In order to get rid of their poverty amidst the ’darkness’ of Uttar Pradesh and Bihar and to change their luck in the other part of the Empire, the Indian indentured migrants willingly abandoned their homeland in order to explore the possibilities of success in an ‘alien’ land. But the journey across the seas was a calamity. It meant a traumatic break from their origins, traditions and beliefs. So, in the other part of the world, they built their own private hemisphere, a replica of remembered India with its rituals and beliefs. They had to struggle hard to maintain their cultural, religious and linguistic identity. Thus, being displaced, they suffered from a sense of alienation and identity crisis.
In his essay ‘East Indian’, Naipaul states that migration from India took place at a time when travel was not easy and to the Indian migrants, crossing the seas seemed like “end of the world”. So, they took everything with them: beds, brass, vessels, musical instruments, images and idols, holy books, sandalwood sticks, astrological almanacs, etc. To be Indian was to perform an imagined version of Indianness. It was, as Naipaul believes, a kind of less uprooting than it appears: they were taking a miniature India with them and with their blinkered view of the world they were able to recreate Bihar or eastern Uttar Pradesh wherever they went.
When the indentured system was abolished, many people, especially the later arrivals, became destitute, without land or repatriation. In fact, many immigrants themselves were unwilling to return to India due to insecurity. Reconnecting with the homeland was not a possibility to be envisaged. Naipaul very aptly describes the plight of those migrants in a touching passage in ‘A House for Mr Biswas’:
“They could not speak English and were not interested in the land where they lived; it was a place where they had come for a short time and stayed longer than they expected. They continually talked of going back to India, but when the opportunity came, many refused, afraid of the unknown, afraid to leave the familiar temporariness.”

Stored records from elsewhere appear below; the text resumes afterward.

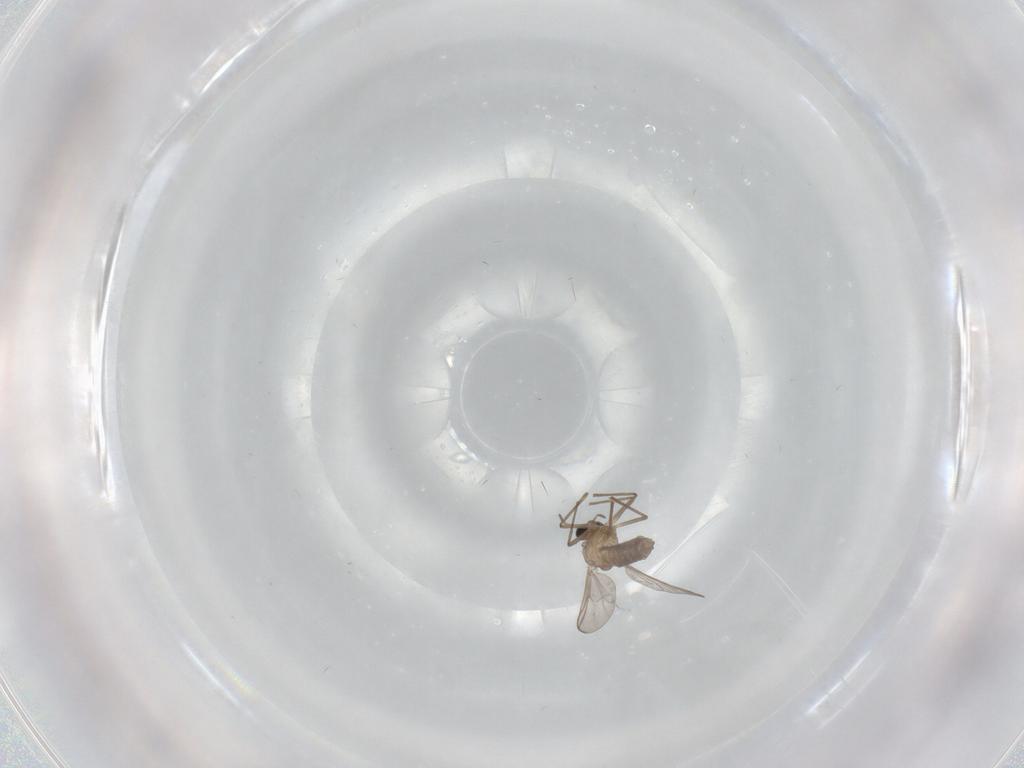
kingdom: Animalia
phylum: Arthropoda
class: Insecta
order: Diptera
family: Chironomidae
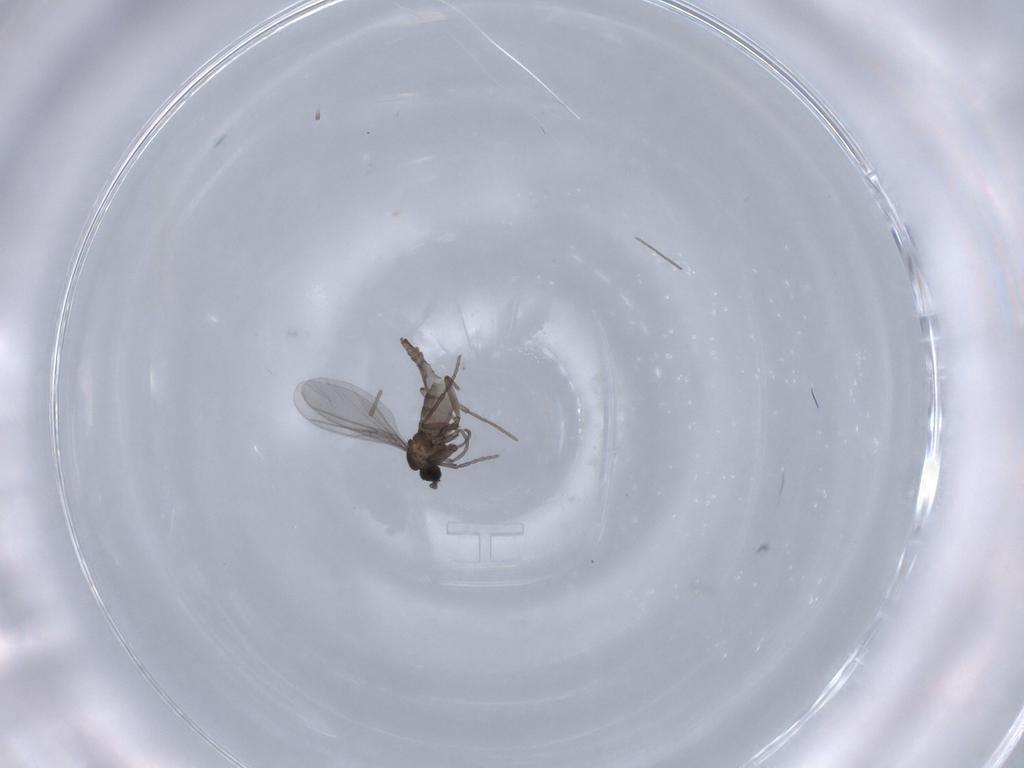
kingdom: Animalia
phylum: Arthropoda
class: Insecta
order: Diptera
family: Sciaridae
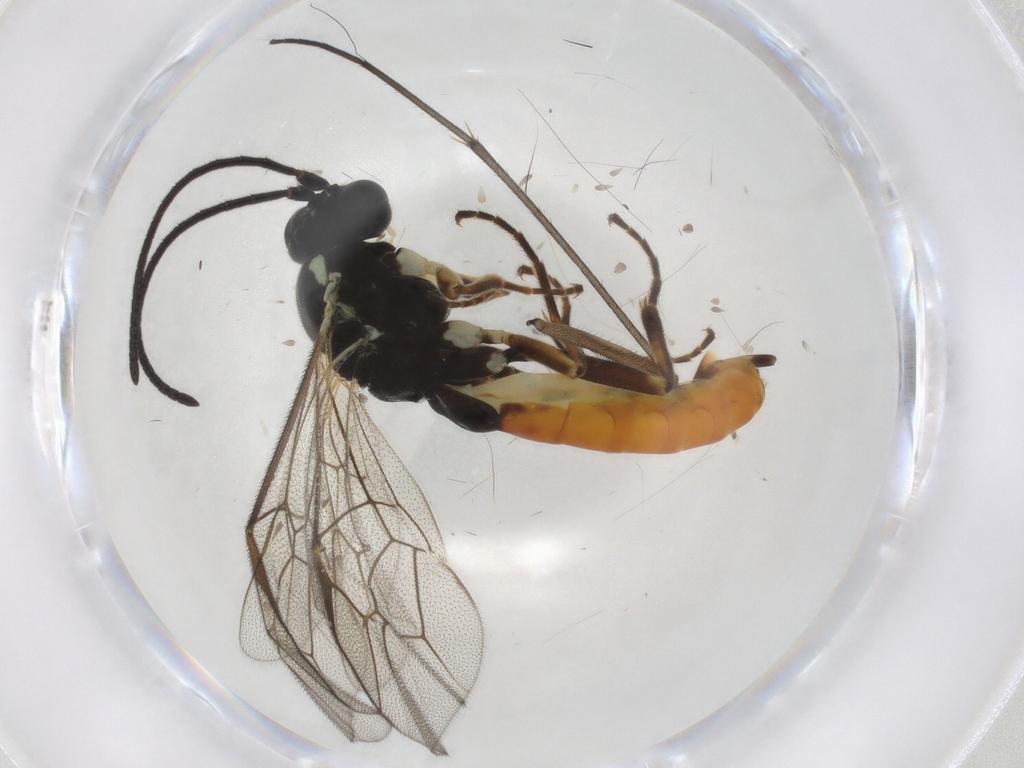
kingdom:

The life of the protagonist, Mr Biswas, as he struggles to preserve his own identity in an alien environment and tries to forge an authentic selfhood, almost mirrors overseas Indians’ relentless struggle against the forces that try to subdue their individuality as they search for their own roots in the sociocultural environment around them. The Indian diaspora are called upon to reproduce their culture, their way of life, their customs, traditions, rituals, and philosophy in an often hostile environment, as was evident during the campaign for our Independence where slogans such as ‘envelopper nou pa le’, etc.
Naipaul, who is himself a third generation Indian migrant, echoes the attitudes of many of our own Mauritian people of Indian origin, especially the youngsters, when he says,
“I barely understood the rituals and ceremonies I grew up with… my Hinduism was really an attachment to my family.”
The Indian diaspora, like everyone else, are now living in the age of globalization which destabilises a firm understanding of individual and group identity because it blurs the boundaries between socio-political entities – such as citizens and nation-states through processes of migration. As a reaction to the destabilization of identity and the need of members of the diaspora to define their identity within their countries of migration, the Indian diaspora have to learn to live in what Homi Bhabha calls the ‘third space’, where there exists an intermingling of cultures, which is already a work in progress in Mauritius. They need to move away from reductive and ‘essentialist’ notions of culture and nation, and become part of a transnational culture where they transcend old concepts of boundaries and frontiers.